Task to complete:
All of the data should be copied exactly, with the pictures left out.

Record excerpts:

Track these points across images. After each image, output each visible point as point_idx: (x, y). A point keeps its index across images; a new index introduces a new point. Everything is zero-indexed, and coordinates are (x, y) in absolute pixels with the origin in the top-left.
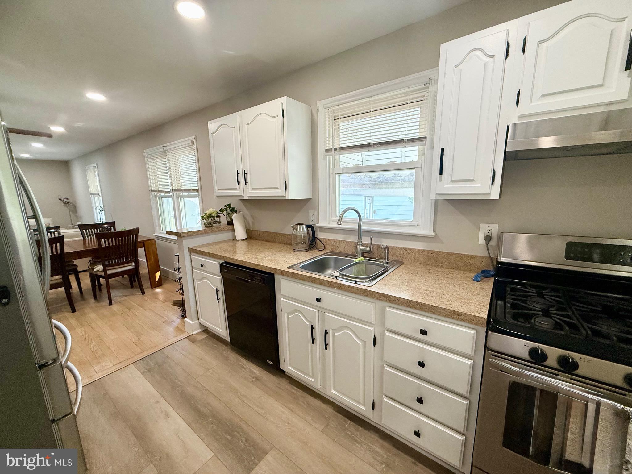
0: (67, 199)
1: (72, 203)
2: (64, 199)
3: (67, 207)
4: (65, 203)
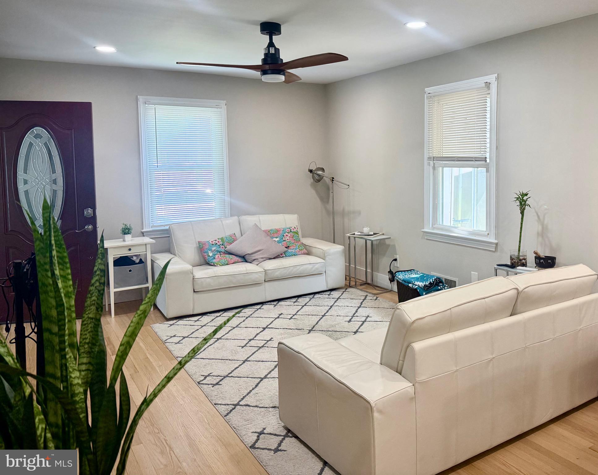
0: (323, 170)
2: (317, 170)
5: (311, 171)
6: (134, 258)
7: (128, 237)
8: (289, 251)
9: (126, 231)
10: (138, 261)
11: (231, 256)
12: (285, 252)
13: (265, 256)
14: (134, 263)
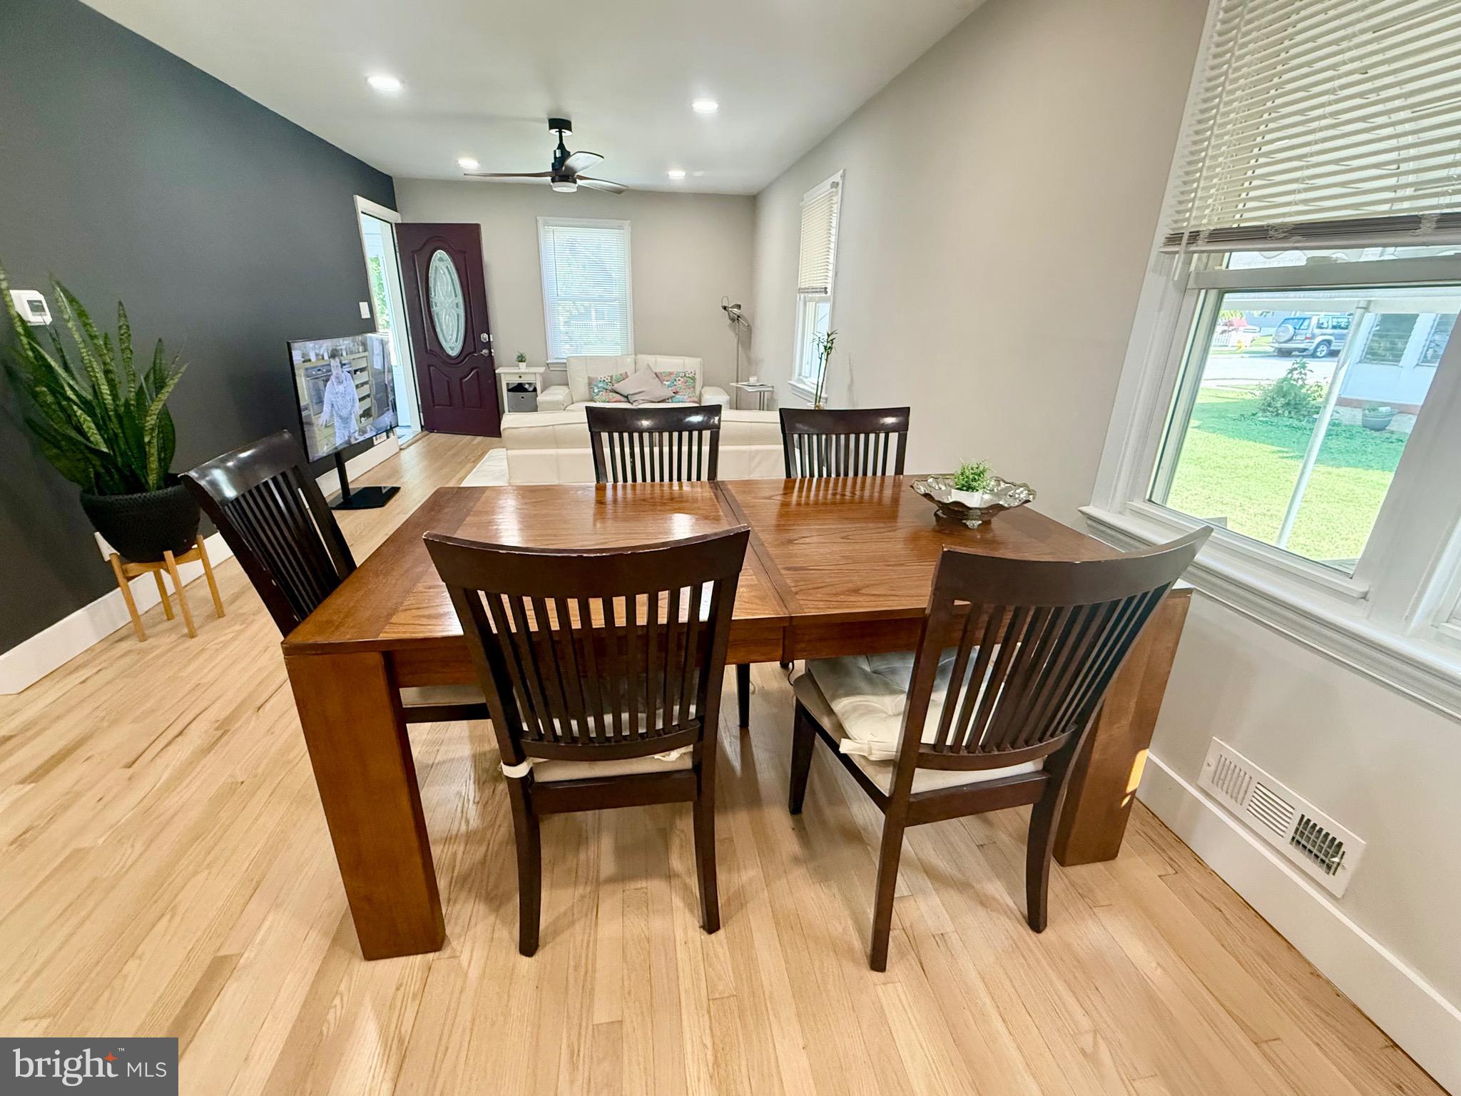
0: (739, 307)
1: (746, 320)
2: (732, 307)
3: (734, 330)
4: (733, 320)
5: (725, 308)
6: (527, 386)
7: (522, 365)
8: (677, 396)
9: (521, 359)
10: (531, 389)
11: (615, 395)
12: (672, 397)
13: (647, 398)
14: (526, 390)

Exercise solution:
Track these points across images. After each image, output each visible point as point_idx: (x, y). A point keeps its index across images; a new index introduces a new point. Everything is zero-indexed, and coordinates are (x, y) in absolute pixels with the origin in the top-left.
0: (67, 199)
1: (72, 203)
2: (64, 199)
3: (67, 207)
4: (65, 203)
0: (323, 170)
2: (317, 170)
5: (311, 171)
6: (134, 258)
7: (128, 237)
8: (289, 251)
9: (126, 231)
10: (138, 261)
11: (231, 256)
12: (285, 252)
13: (265, 256)
14: (134, 263)
0: (739, 307)
1: (746, 320)
2: (732, 307)
3: (734, 330)
4: (733, 320)
5: (725, 308)
6: (527, 386)
7: (522, 365)
8: (677, 396)
9: (521, 359)
10: (531, 389)
11: (615, 395)
12: (672, 397)
13: (647, 398)
14: (526, 390)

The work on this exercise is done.